La riorganizzazione desta “forte preoccupazione anche sul fronte delle tutele per i lavoratori della sanità”. La Fp Cgil segnala il “rischio concreto di una precarizzazione del coordinamento e dei turni di lavoro”. Il personale che “ha scelto di rimanere incardinato nelle aziende territoriali sarà impiegato in regime di ‘utilizzo funzionale’ in attesa che Azienda Zero completi la propria pianta organica”, creando una “sdoppiata catena di comando che genererà disparità di trattamento e conflitti di competenza”.
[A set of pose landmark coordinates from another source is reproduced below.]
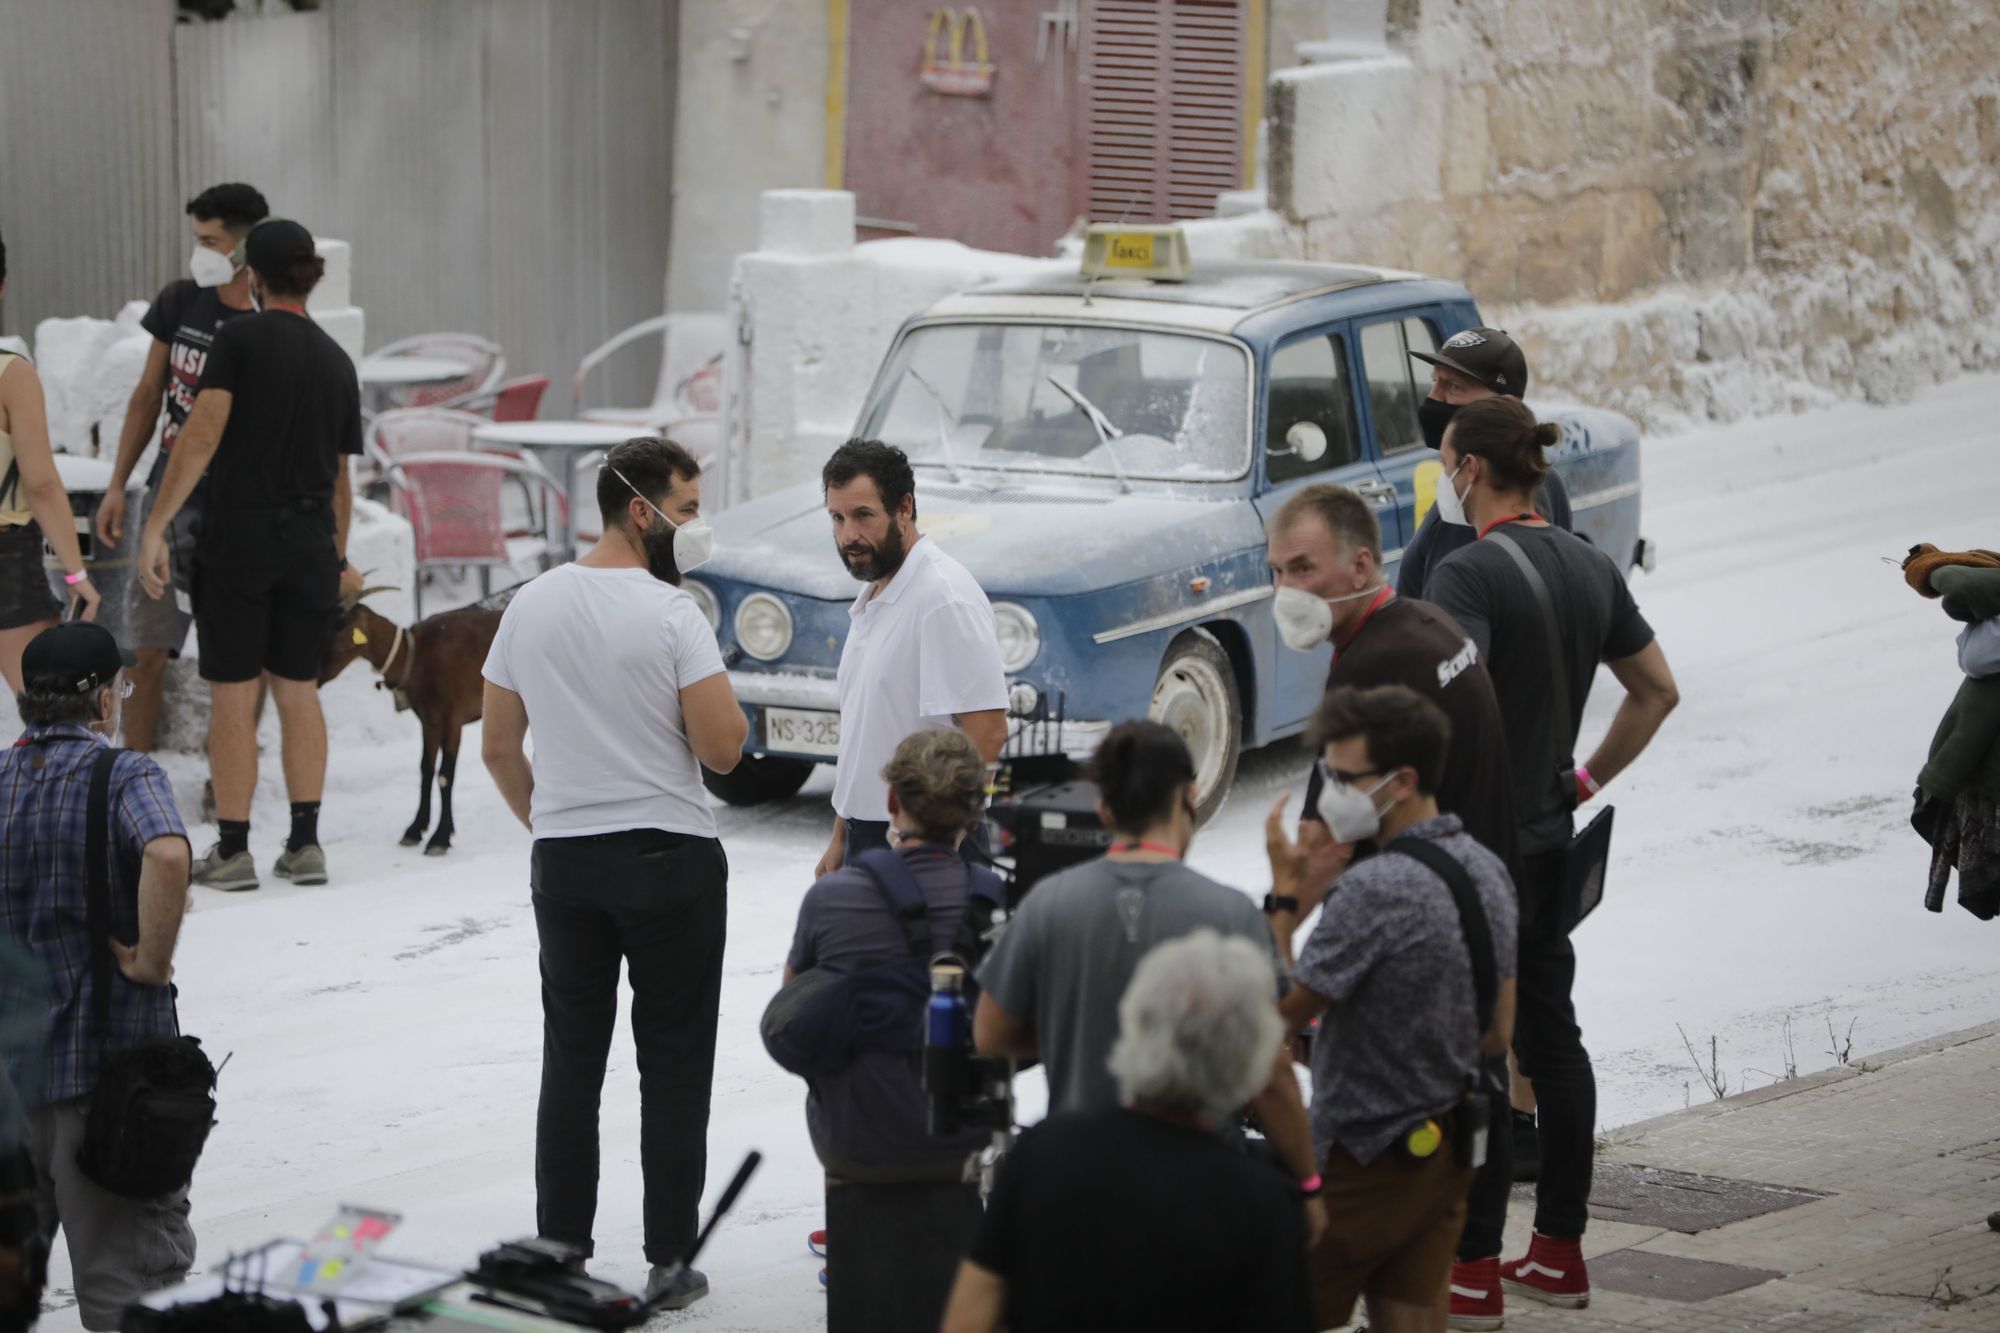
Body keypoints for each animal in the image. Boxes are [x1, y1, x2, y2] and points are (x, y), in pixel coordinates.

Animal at [320, 600, 504, 852]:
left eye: (339, 626)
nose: (316, 675)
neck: (417, 656)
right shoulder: (429, 720)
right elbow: (426, 769)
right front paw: (415, 829)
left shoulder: (453, 718)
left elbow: (445, 775)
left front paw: (440, 837)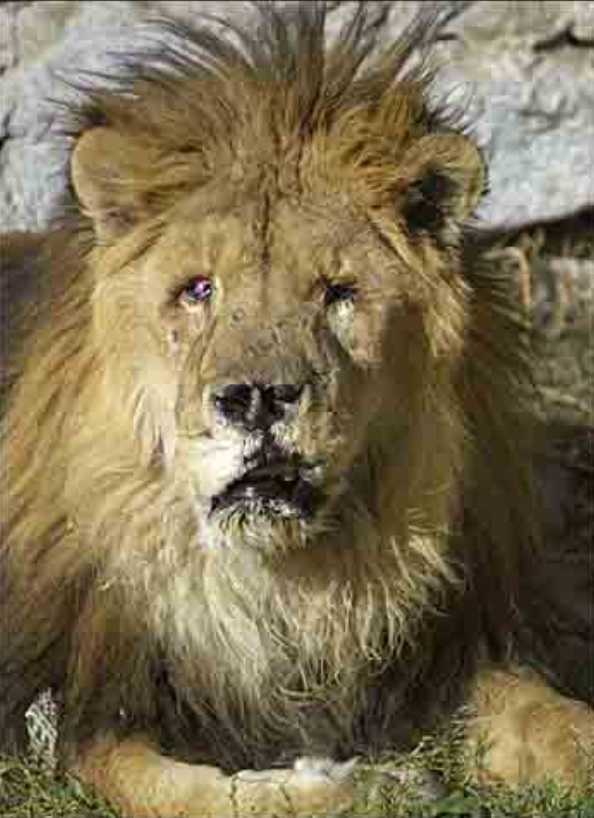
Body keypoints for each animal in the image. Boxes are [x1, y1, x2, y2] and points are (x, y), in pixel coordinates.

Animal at [1, 4, 592, 817]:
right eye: (198, 290)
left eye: (337, 294)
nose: (257, 398)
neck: (280, 596)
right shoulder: (84, 710)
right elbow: (204, 796)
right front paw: (377, 783)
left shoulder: (437, 656)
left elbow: (557, 717)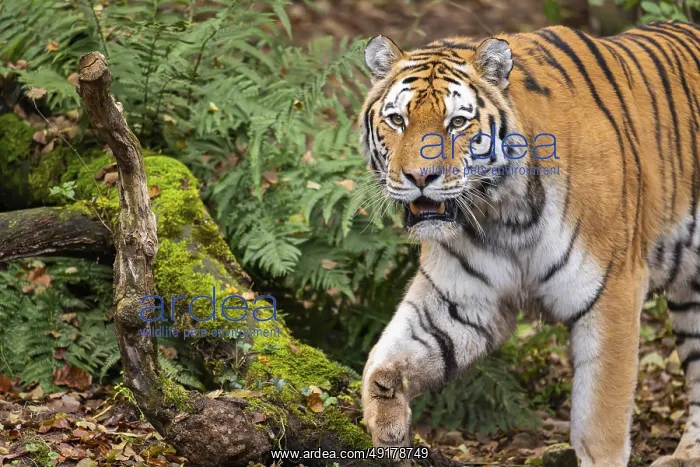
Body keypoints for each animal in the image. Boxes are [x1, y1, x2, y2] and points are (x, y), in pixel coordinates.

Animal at [358, 19, 700, 467]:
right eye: (397, 119)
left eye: (457, 123)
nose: (419, 177)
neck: (503, 214)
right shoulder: (461, 300)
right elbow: (385, 362)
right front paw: (387, 425)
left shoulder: (614, 291)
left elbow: (600, 424)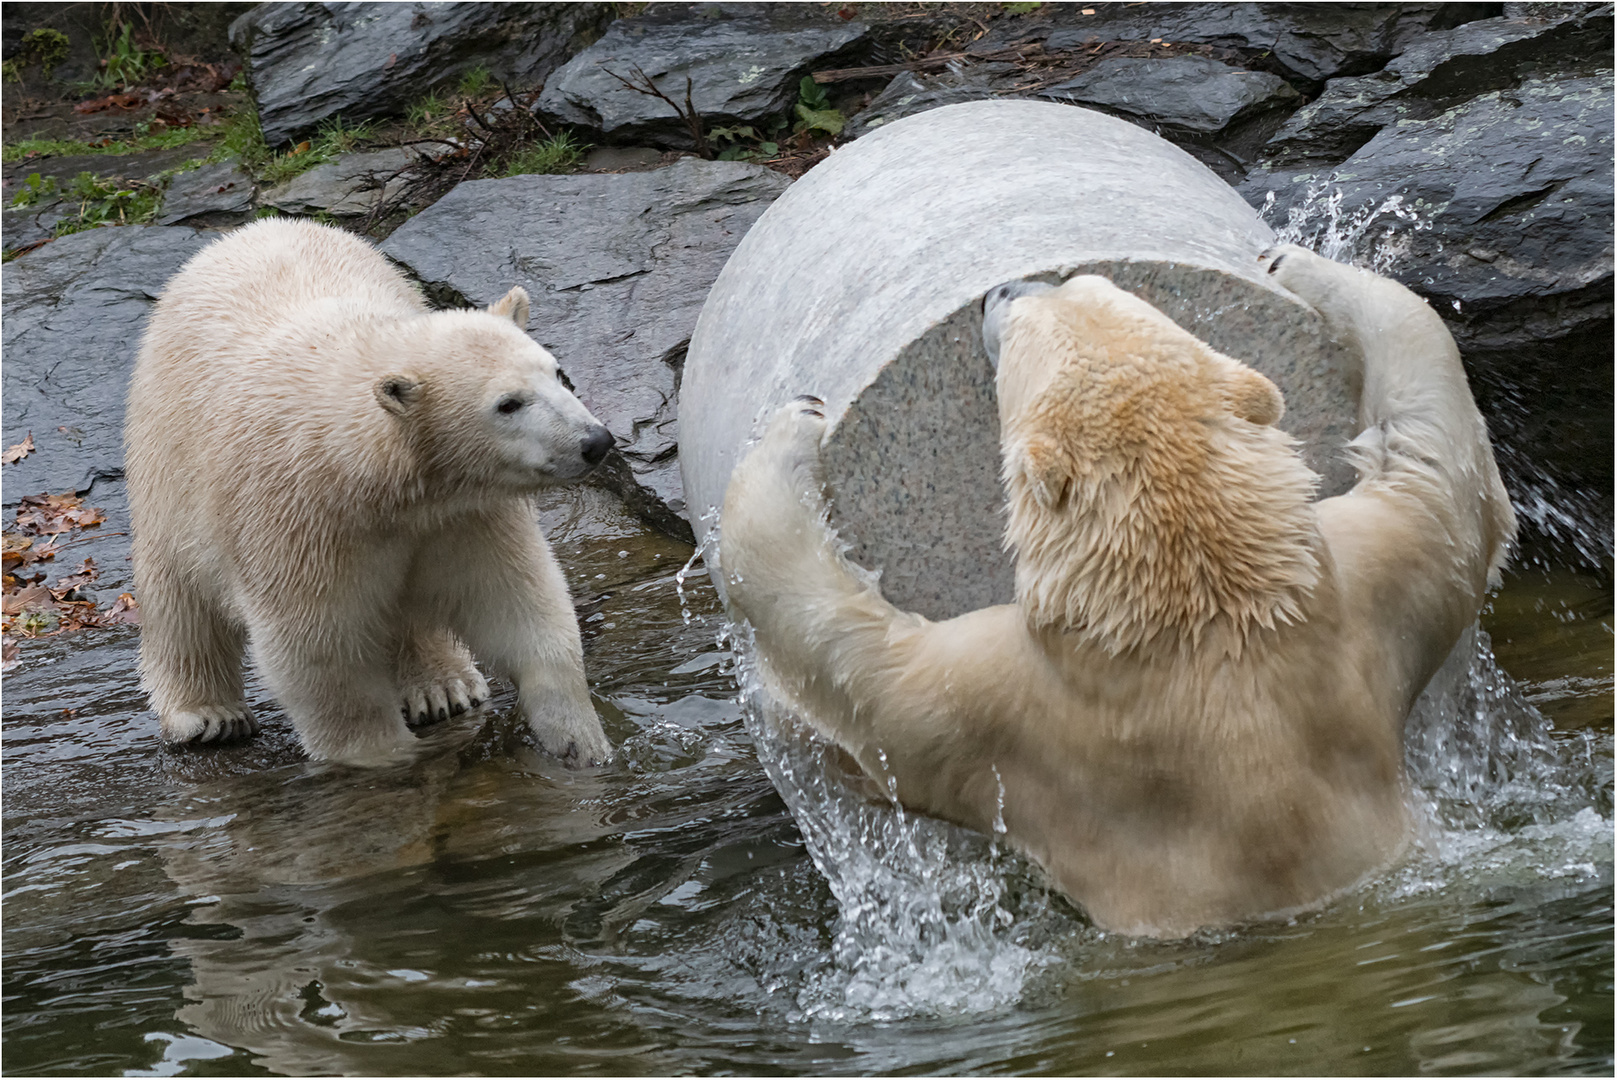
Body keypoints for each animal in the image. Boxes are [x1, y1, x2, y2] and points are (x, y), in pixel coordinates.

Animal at [126, 216, 614, 766]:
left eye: (558, 373)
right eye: (508, 403)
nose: (596, 442)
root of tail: (245, 231)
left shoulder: (462, 513)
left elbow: (516, 602)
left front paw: (580, 740)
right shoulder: (294, 520)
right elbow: (320, 652)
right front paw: (386, 757)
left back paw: (443, 686)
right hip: (166, 460)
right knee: (178, 596)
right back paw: (207, 716)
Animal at [721, 244, 1513, 937]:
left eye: (1027, 319)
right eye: (1083, 283)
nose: (1007, 286)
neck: (1200, 616)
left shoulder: (1005, 708)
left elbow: (860, 678)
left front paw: (794, 424)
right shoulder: (1369, 584)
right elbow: (1439, 465)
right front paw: (1292, 261)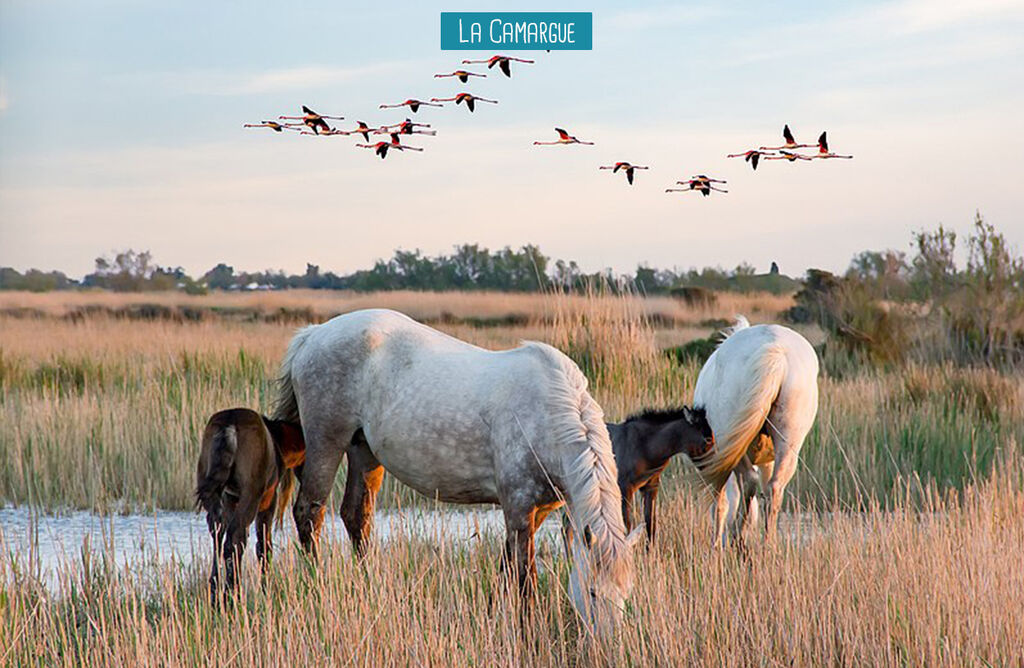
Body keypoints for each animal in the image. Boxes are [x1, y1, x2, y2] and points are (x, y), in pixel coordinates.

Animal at [192, 407, 301, 594]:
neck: (279, 442)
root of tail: (229, 426)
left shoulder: (231, 498)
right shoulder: (268, 499)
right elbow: (264, 545)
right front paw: (266, 587)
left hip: (211, 489)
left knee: (218, 532)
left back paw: (216, 587)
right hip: (252, 493)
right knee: (235, 539)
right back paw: (232, 590)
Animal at [272, 311, 638, 635]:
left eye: (625, 596)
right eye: (592, 592)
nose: (607, 646)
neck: (549, 414)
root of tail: (313, 335)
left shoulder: (537, 510)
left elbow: (505, 566)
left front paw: (492, 617)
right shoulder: (519, 508)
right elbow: (524, 578)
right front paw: (527, 632)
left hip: (364, 451)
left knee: (356, 516)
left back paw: (368, 585)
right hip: (326, 442)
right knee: (309, 513)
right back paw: (316, 587)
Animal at [692, 317, 819, 549]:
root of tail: (777, 352)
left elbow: (721, 504)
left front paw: (716, 544)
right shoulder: (767, 460)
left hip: (731, 443)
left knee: (749, 482)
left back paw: (739, 537)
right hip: (788, 444)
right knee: (774, 488)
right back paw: (768, 545)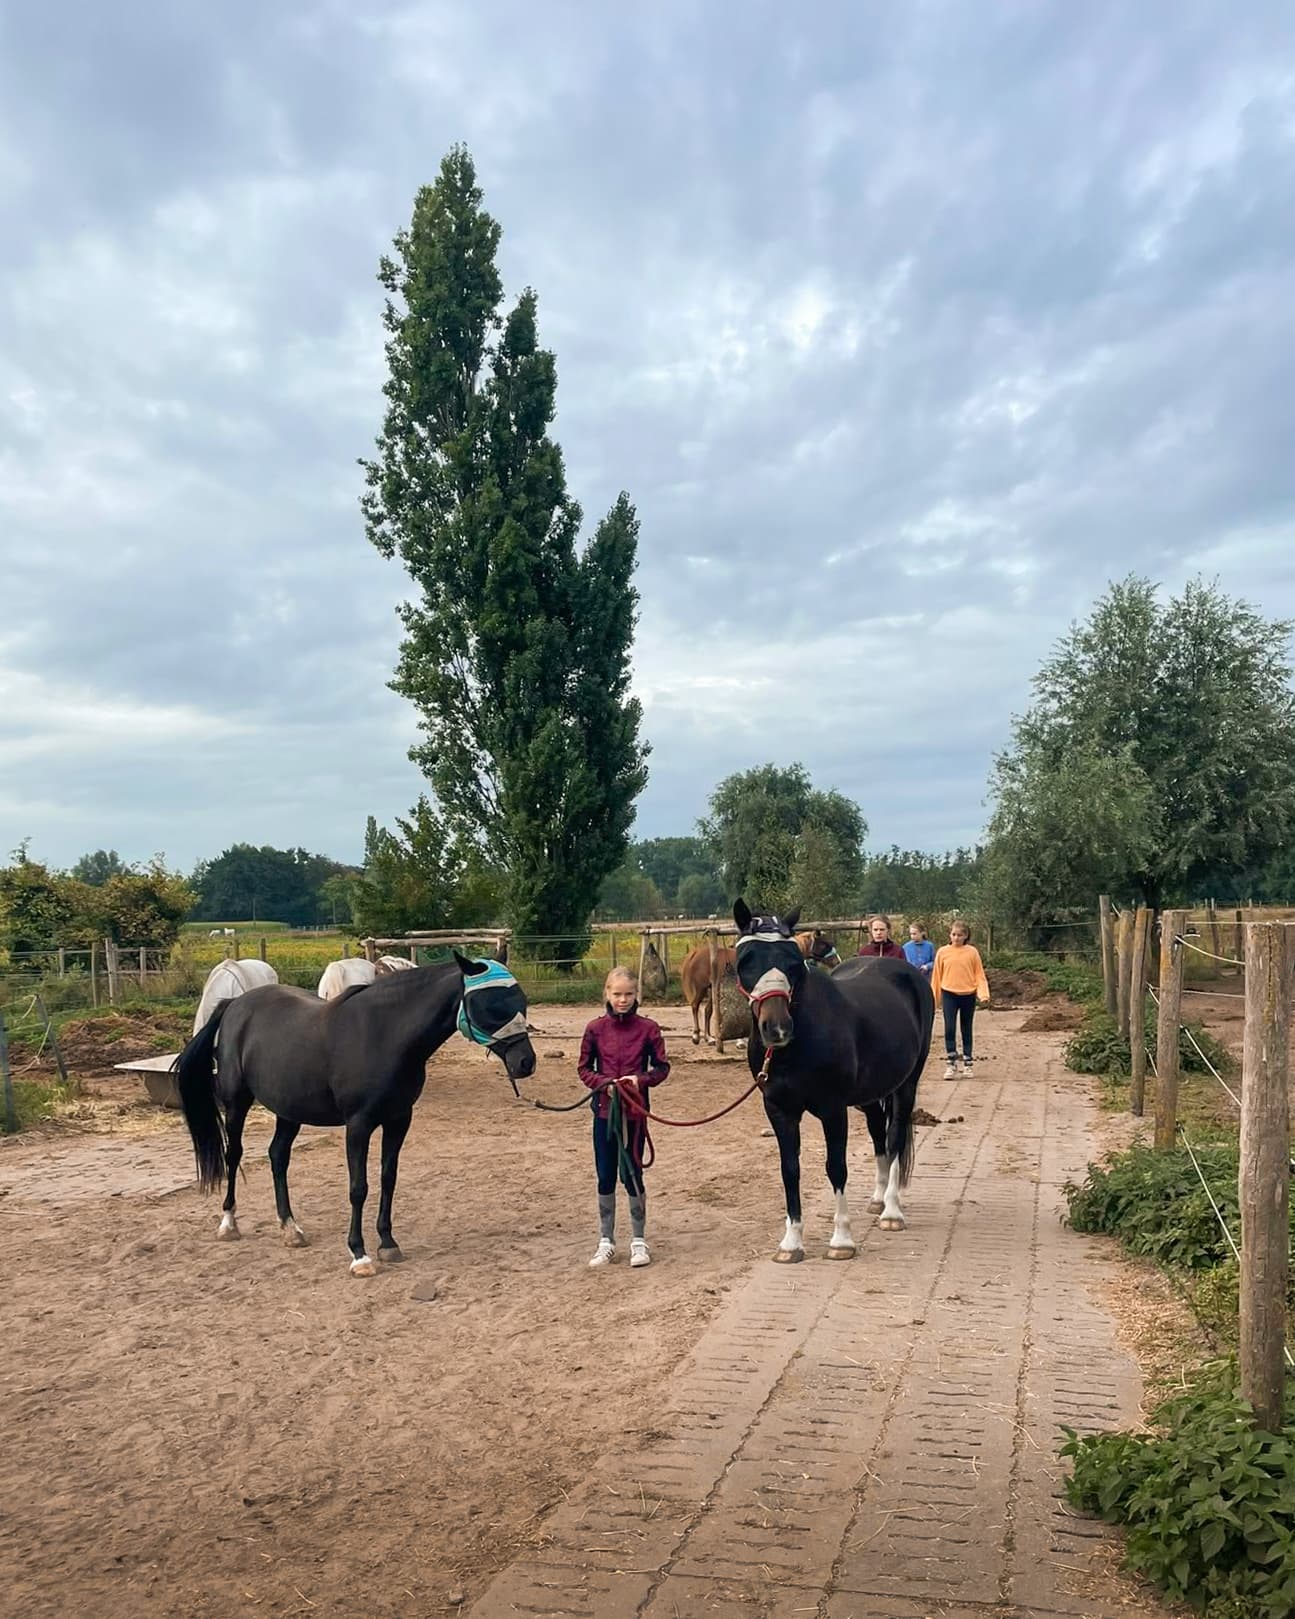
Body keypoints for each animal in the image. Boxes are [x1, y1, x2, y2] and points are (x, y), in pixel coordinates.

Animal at [172, 953, 536, 1275]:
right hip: (237, 1102)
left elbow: (388, 1178)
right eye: (489, 1004)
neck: (385, 1035)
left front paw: (388, 1243)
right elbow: (358, 1187)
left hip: (289, 1109)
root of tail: (234, 1004)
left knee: (278, 1156)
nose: (525, 1062)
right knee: (234, 1154)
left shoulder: (399, 1120)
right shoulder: (358, 1125)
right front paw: (359, 1254)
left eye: (520, 1000)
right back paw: (229, 1223)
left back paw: (290, 1228)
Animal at [733, 900, 933, 1262]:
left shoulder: (833, 1110)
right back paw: (878, 1199)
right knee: (878, 1134)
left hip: (906, 1085)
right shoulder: (779, 1110)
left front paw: (841, 1241)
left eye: (792, 961)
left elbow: (836, 1167)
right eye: (746, 961)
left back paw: (892, 1211)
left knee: (894, 1137)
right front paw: (791, 1243)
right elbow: (790, 1170)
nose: (777, 1028)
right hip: (870, 1096)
Inoltre, il sindacato definisce l’affidamento del servizio di Elisoccorso su base esclusivamente ‘volontaria’ (tramite manifestazioni di interesse) come la “prova di una totale assenza di programmazione organica, con il pericolo di alterare i diritti contrattuali dei sanitari coinvolti”. A tal proposito, la sigla sindacale annuncia che vigilerà con “estremo rigore affinché l’organizzazione dei turni rispetti tassativamente i limiti orari imposti dalla Legge n. 161/2014, indispensabili per tutelare la salute psicofisica degli operatori e garantire la massima sicurezza del servizio salvavita”.

La richiesta del sindacato: assunzioni e potenziamento nelle province

Per la Fp Cgil Calabria, l’emergenza-urgenza “non si riforma istituendo nuovi apparati burocratici centralizzati a Catanzaro”, ma “potenziando direttamente la medicina sul territorio, rinnovando le dotazioni strumentali nelle province e procedendo ad assunzioni a tempo indeterminato di medici, infermieri e autisti da impiegare in corsia o sulle ambulanze”. Poiché l'”accordo attuale rischia solo di produrre un cortocircuito economico e amministrativo a danno dei territori periferici”, l’organizzazione sindacale “respinge fermamente il provvedimento e si riserva di attivare nei prossimi giorni ogni forma di mobilitazione e di denuncia pubblica a tutela della salute dei cittadini calabresi e della dignità professionale dei lavoratori del comparto”.